There will be innumerable analyses of reactions to Bush’s speech. GOP pollsters Frank Luntz, Jan van Lohuizen and Matthew Dowd are probably still sifting through empirical and statistical data on the public reaction to the oration. Major media organizations in the nation are still poring over their transcripts with focus groups in an attempt to discern which themes effectively portrayed the president’s positions.

I would suspect that the cowboy flourishes – Bush’s drawl that “they (al-Qaida terrorists) are no longer a problem to the United States and our friends and allies” – will be remembered as a boastful mistake. The unrepentant machismo cannot help the U.S. cause among the fence-sitters and plays into the worst stereotypes of Bush as a free-wheeling and uncontrollable Westerner. Especially in the scorned nations of “Old Europe,” these rhetorical excesses prickle the conscience and minds of both elites and masses.
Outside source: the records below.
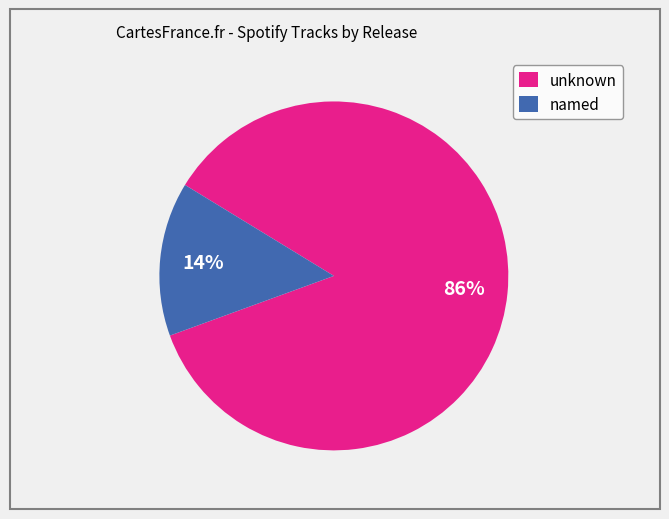

How many slices are in this pie chart?

2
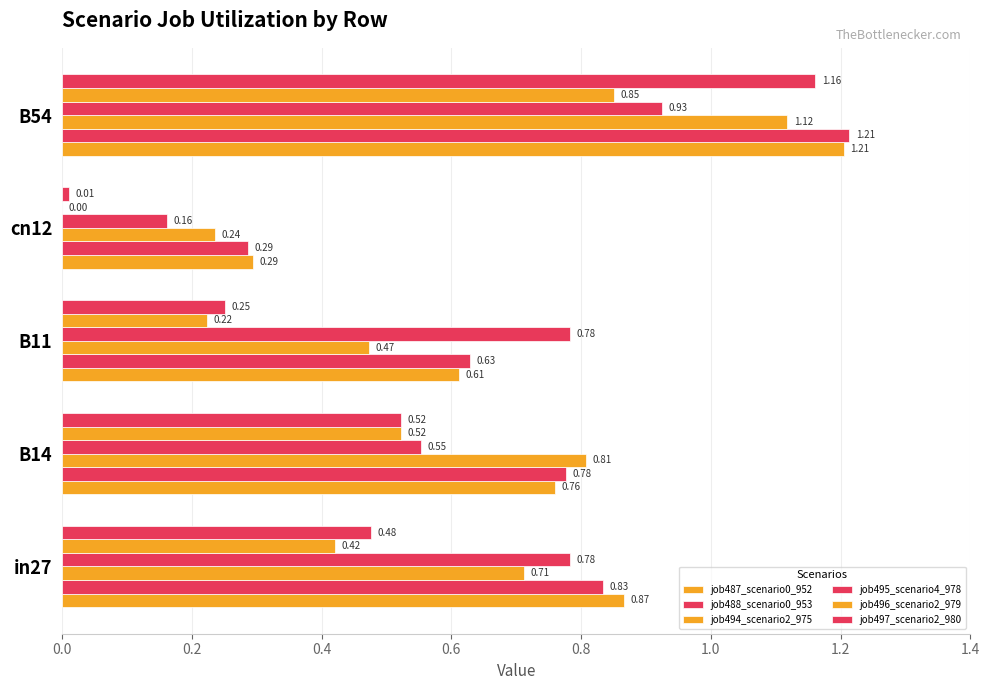

What is the difference between the maximum and second lowest values in the job488_scenario0_953 series?

0.6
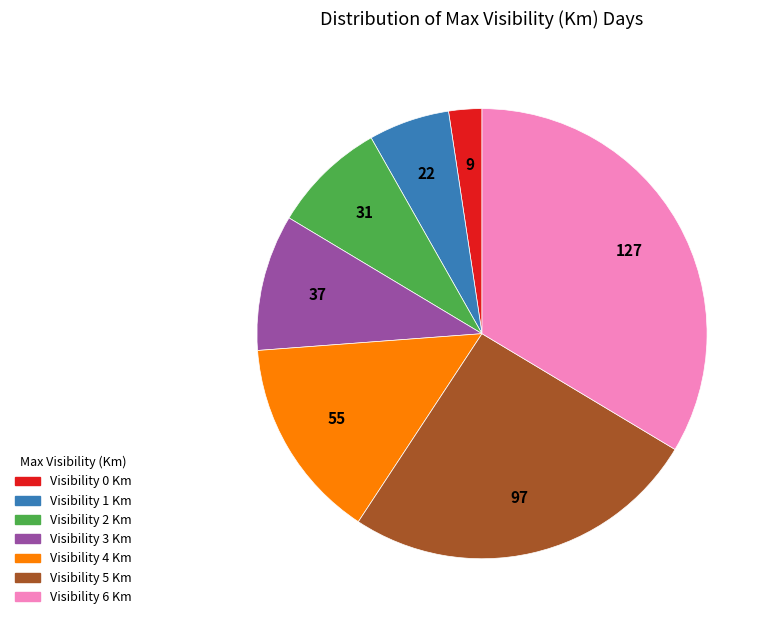

Is there a majority slice in this chart?

No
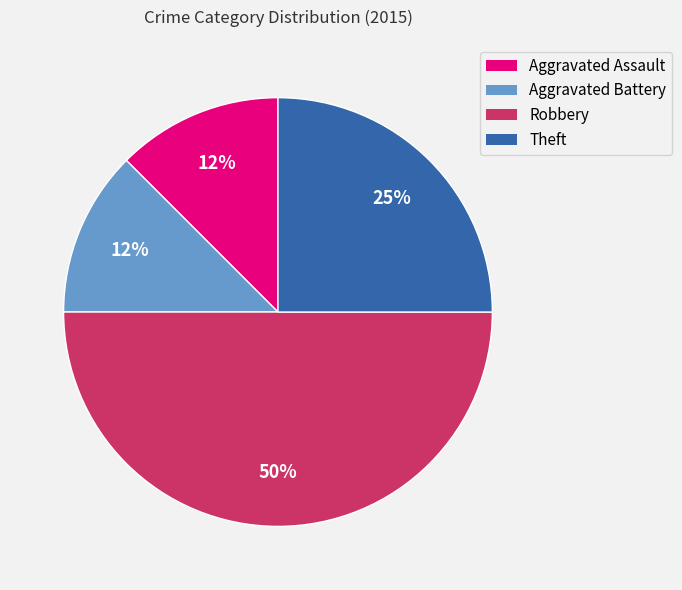

To the nearest percent, what portion does Theft represent?

25%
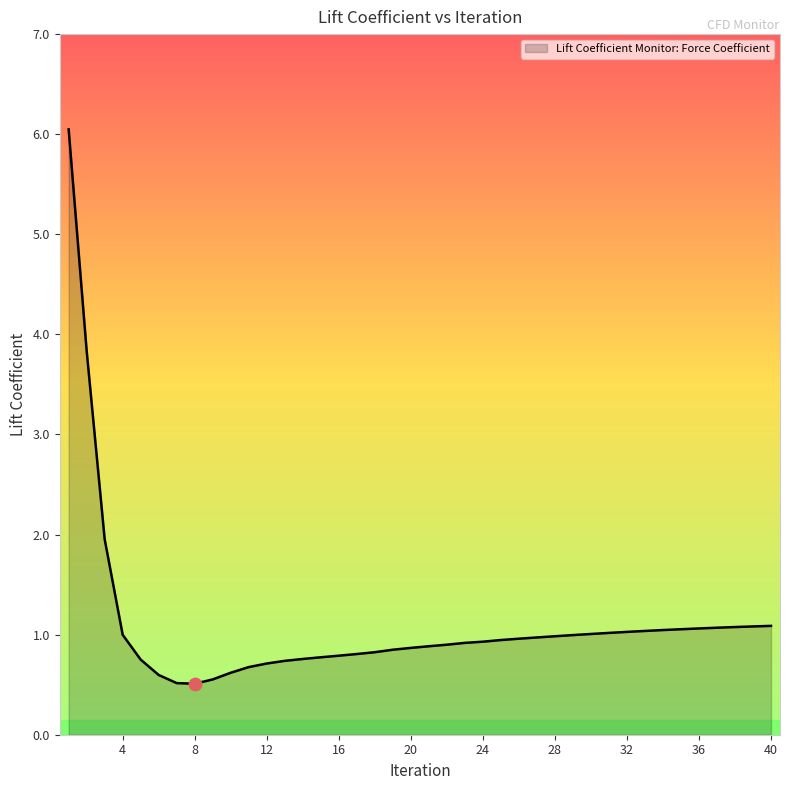

What is the greatest value displayed?

6.0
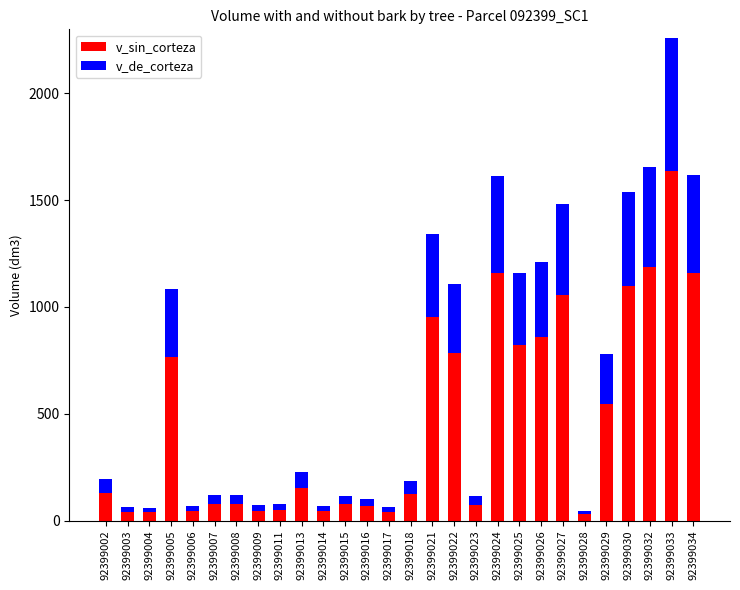

Where does the v_sin_corteza series first go above 129?

92399002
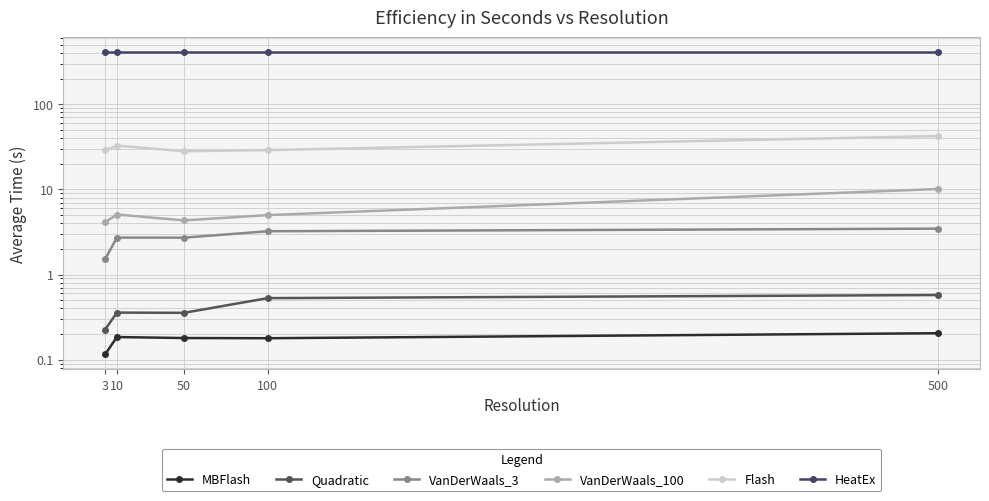

Which series has the largest total across all categories?

HeatEx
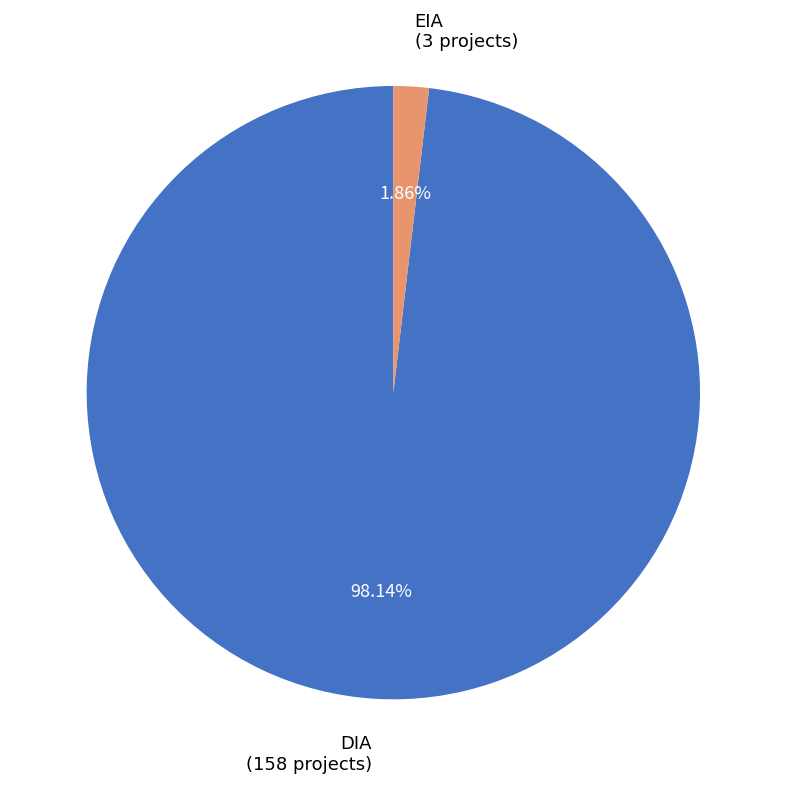

Does EIA represent more than half of the total?

No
Last year’s speech, hailed as a rhetorically gripping performance, now appears almost quaint. The world has undergone excessive change since the halcyon climate of one year ago. The president faces a rapidly changing world where Le Monde’s memorable headline after Sept. 11 “We Are All Americans Now” has been replaced with a slippery geopolitical scene. From backroom deals for control of the new Europe between Germany and France to a Security Council less amenable to the Bush administration’s wishes, the obstacles lying ahead for the president are vast. Leaving us with one question: Can the hegemon ever be loved?